■ YOUR GOAL ■
From the first line to the last, reproduce the records below exactly, omitting any picture.

::::

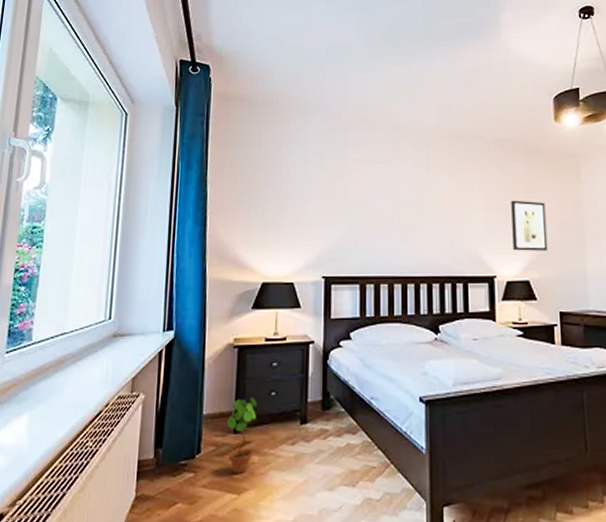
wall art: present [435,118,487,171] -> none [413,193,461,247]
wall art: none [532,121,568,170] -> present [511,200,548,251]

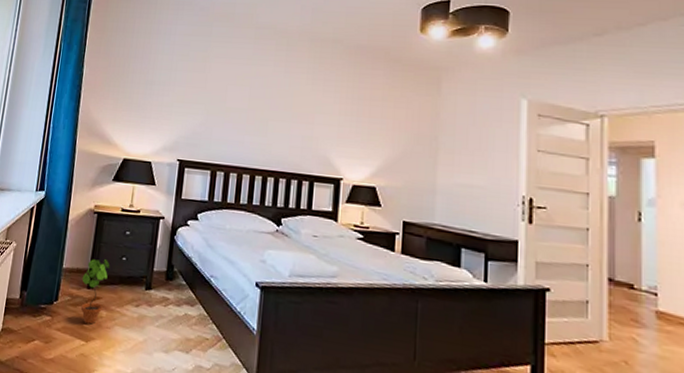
wall art: present [511,200,548,251] -> none [363,106,401,160]

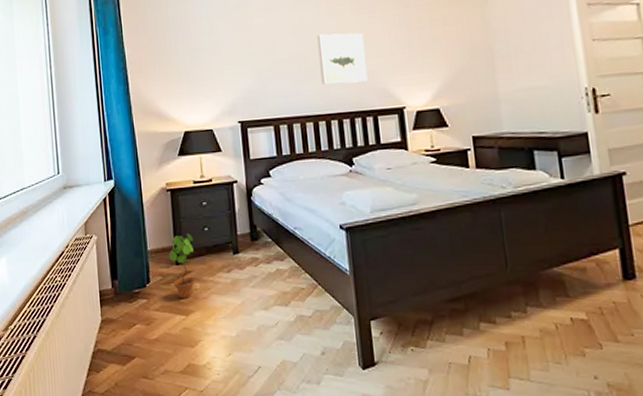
wall art: none [265,91,315,146] -> present [317,32,368,85]

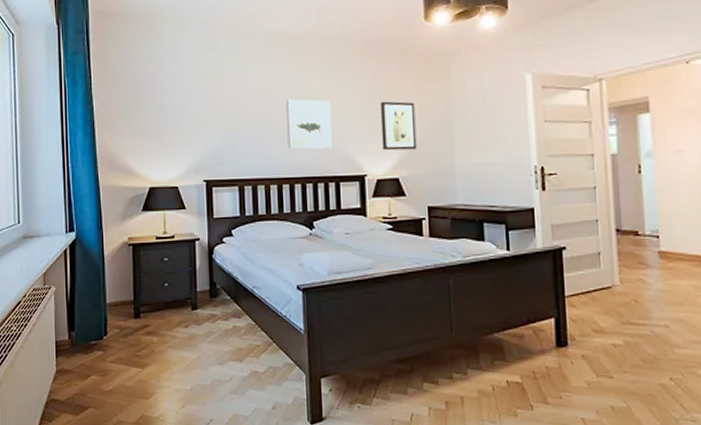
potted plant: present [168,233,195,298] -> none [127,288,154,351]
wall art: none [415,29,457,81] -> present [381,101,417,151]

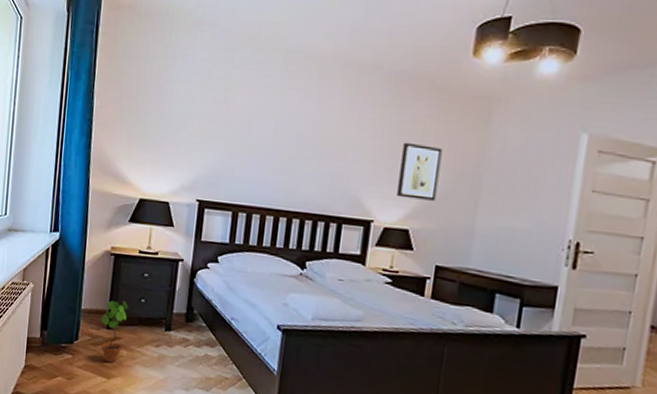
potted plant: none [127,288,154,351] -> present [101,300,129,363]
wall art: present [286,99,333,149] -> none [292,125,347,186]

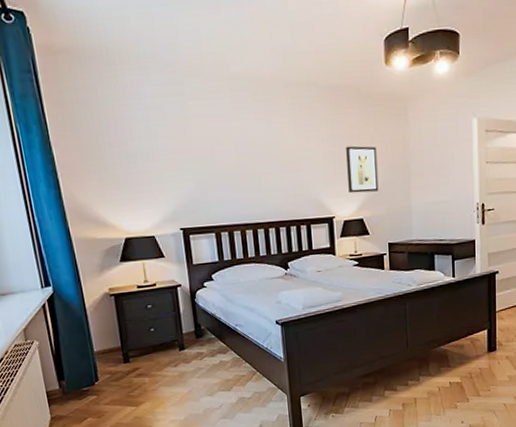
potted plant: present [101,300,129,363] -> none [116,334,144,392]

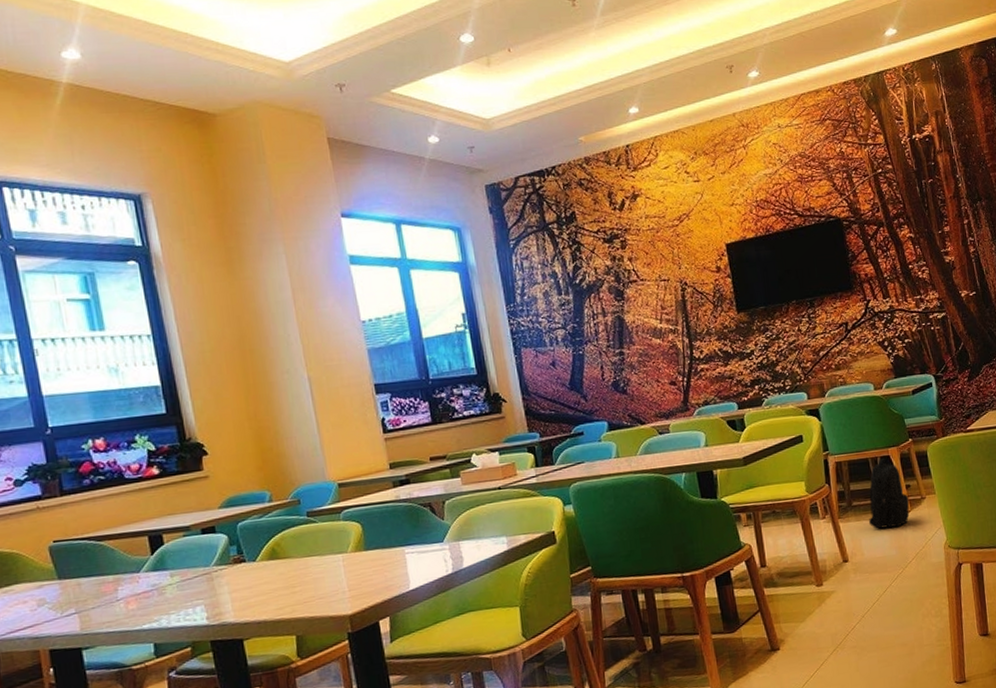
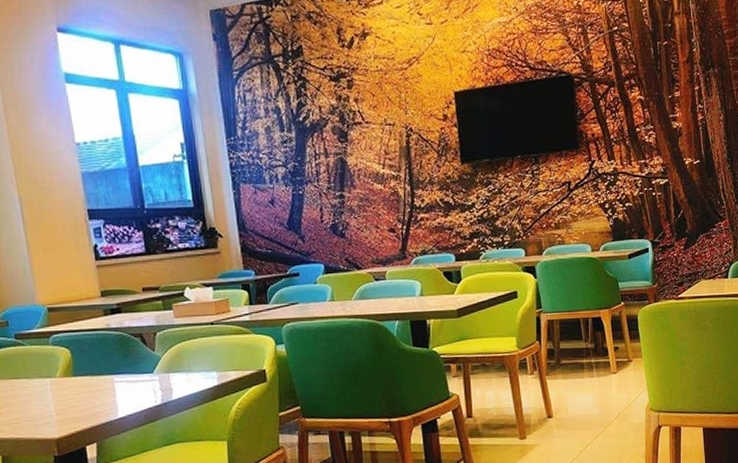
backpack: present [868,458,910,529] -> none [575,319,616,388]

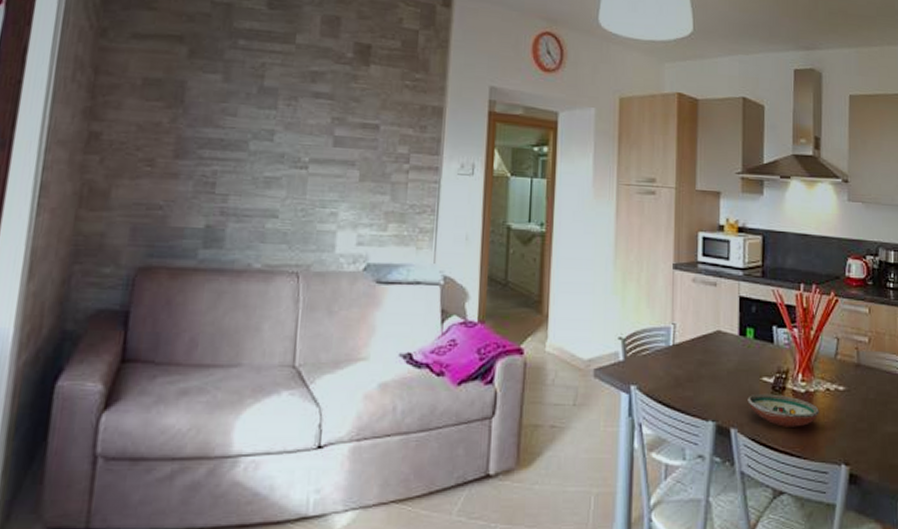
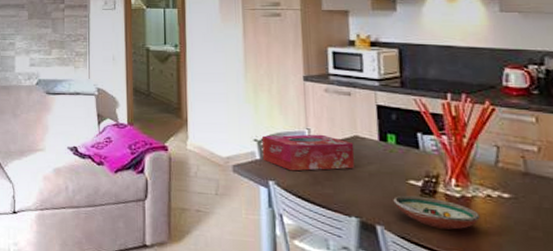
tissue box: none [626,329,716,373] -> present [262,134,355,171]

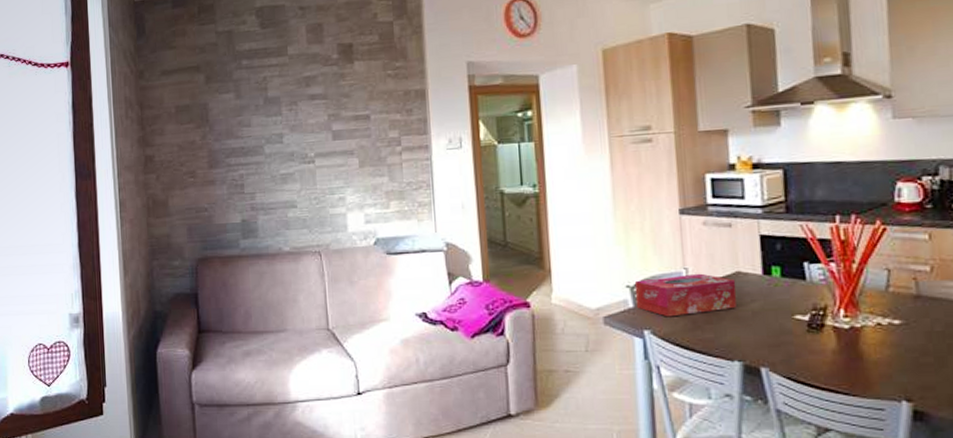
decorative bowl: present [393,195,480,230] -> none [778,331,869,365]

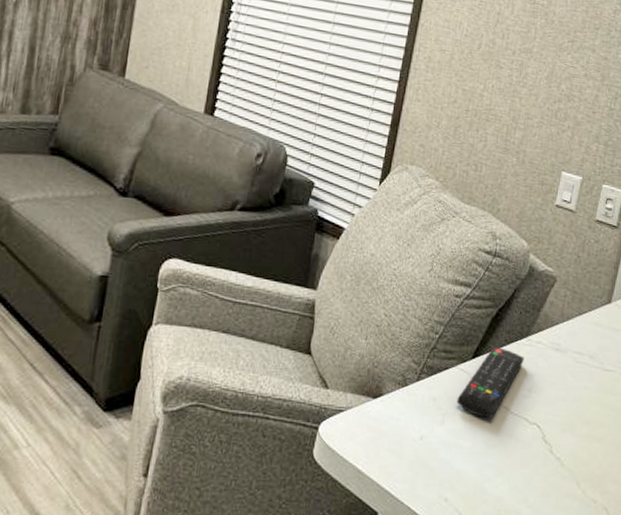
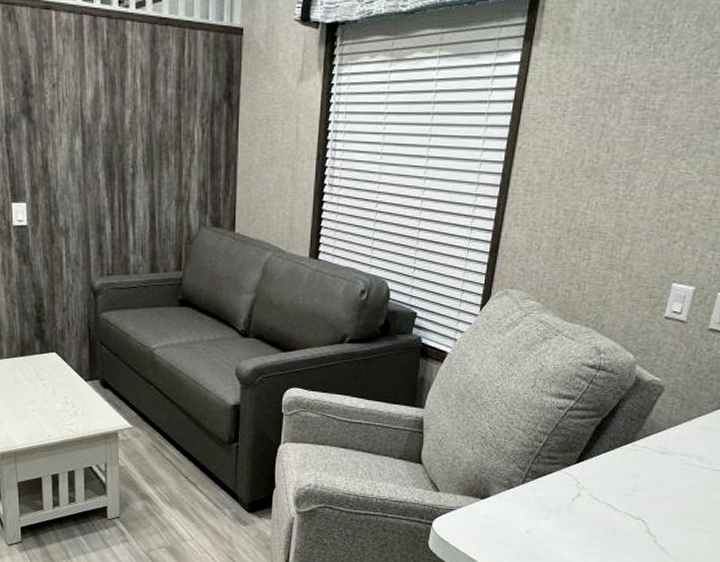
remote control: present [456,347,525,418] -> none [561,452,629,514]

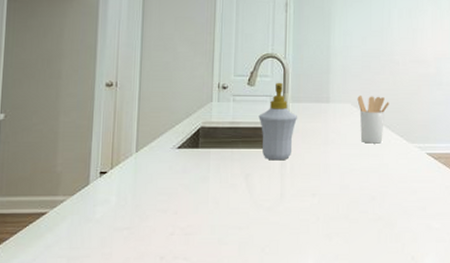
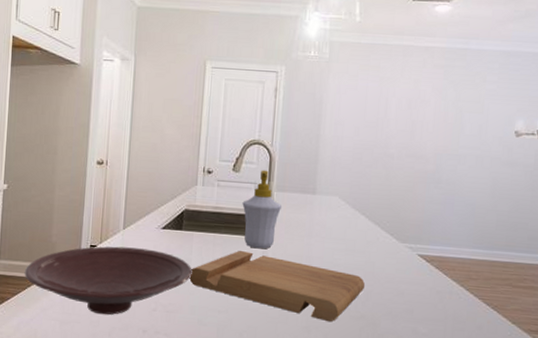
bowl: none [25,171,211,246] -> present [24,246,192,315]
cutting board: none [208,164,381,227] -> present [189,251,366,322]
utensil holder: present [357,96,389,144] -> none [345,189,380,241]

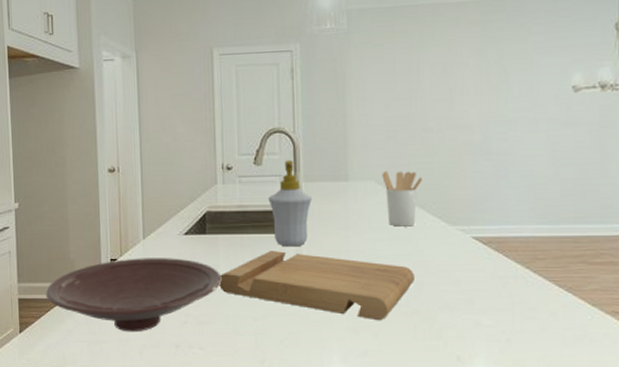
utensil holder: none [345,189,380,241] -> present [382,171,422,227]

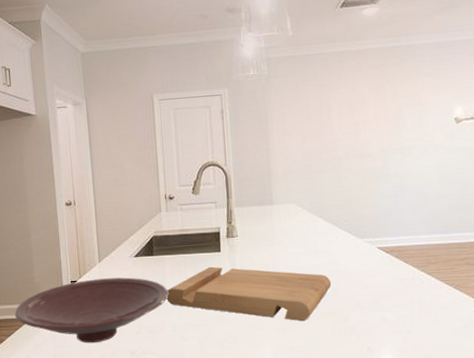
soap bottle: present [268,160,312,247] -> none [206,188,243,263]
utensil holder: present [382,171,422,227] -> none [301,194,335,242]

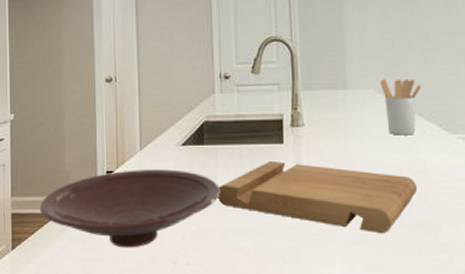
utensil holder: none [301,194,335,242] -> present [380,78,421,136]

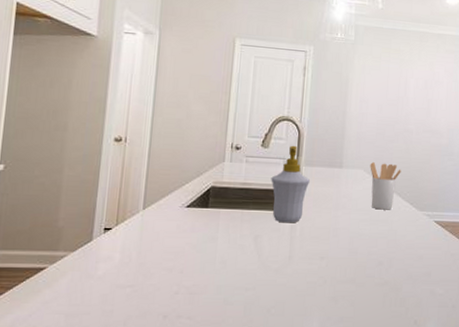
bowl: present [39,169,220,248] -> none [22,228,219,303]
cutting board: present [218,161,418,234] -> none [215,226,389,291]
soap bottle: none [266,68,310,157] -> present [271,145,310,223]

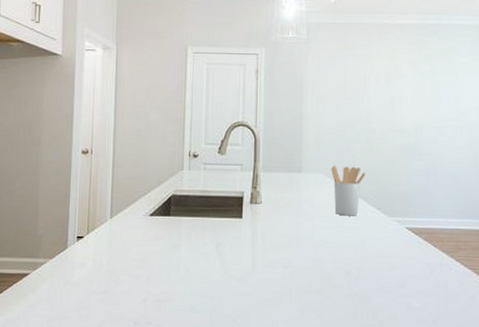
soap bottle: present [271,145,310,223] -> none [229,151,268,231]

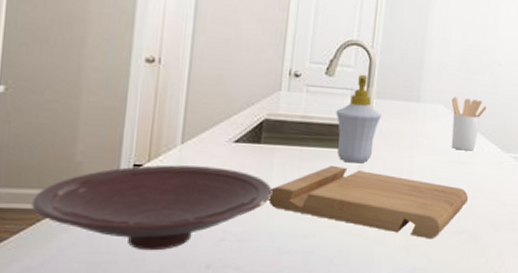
bowl: none [9,236,182,309] -> present [31,165,273,251]
cutting board: none [179,234,357,302] -> present [268,166,469,239]
soap bottle: none [229,151,268,231] -> present [336,74,381,163]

::::

■ EXERCISE ANSWER ■
wall art: present [435,118,487,171] -> none [413,193,461,247]
wall art: none [532,121,568,170] -> present [511,200,548,251]

wall art: present [511,200,548,251] -> none [363,106,401,160]

wall art: none [265,91,315,146] -> present [317,32,368,85]

potted plant: present [168,233,195,298] -> none [127,288,154,351]
wall art: none [415,29,457,81] -> present [381,101,417,151]

potted plant: none [127,288,154,351] -> present [101,300,129,363]
wall art: present [286,99,333,149] -> none [292,125,347,186]

potted plant: present [101,300,129,363] -> none [116,334,144,392]

backpack: present [868,458,910,529] -> none [575,319,616,388]

tissue box: none [626,329,716,373] -> present [262,134,355,171]

decorative bowl: present [393,195,480,230] -> none [778,331,869,365]

remote control: present [456,347,525,418] -> none [561,452,629,514]

bowl: none [25,171,211,246] -> present [24,246,192,315]
cutting board: none [208,164,381,227] -> present [189,251,366,322]
utensil holder: present [357,96,389,144] -> none [345,189,380,241]

utensil holder: none [345,189,380,241] -> present [382,171,422,227]

soap bottle: present [268,160,312,247] -> none [206,188,243,263]
utensil holder: present [382,171,422,227] -> none [301,194,335,242]

utensil holder: none [301,194,335,242] -> present [380,78,421,136]

bowl: present [39,169,220,248] -> none [22,228,219,303]
cutting board: present [218,161,418,234] -> none [215,226,389,291]
soap bottle: none [266,68,310,157] -> present [271,145,310,223]

soap bottle: present [271,145,310,223] -> none [229,151,268,231]

bowl: none [9,236,182,309] -> present [31,165,273,251]
cutting board: none [179,234,357,302] -> present [268,166,469,239]
soap bottle: none [229,151,268,231] -> present [336,74,381,163]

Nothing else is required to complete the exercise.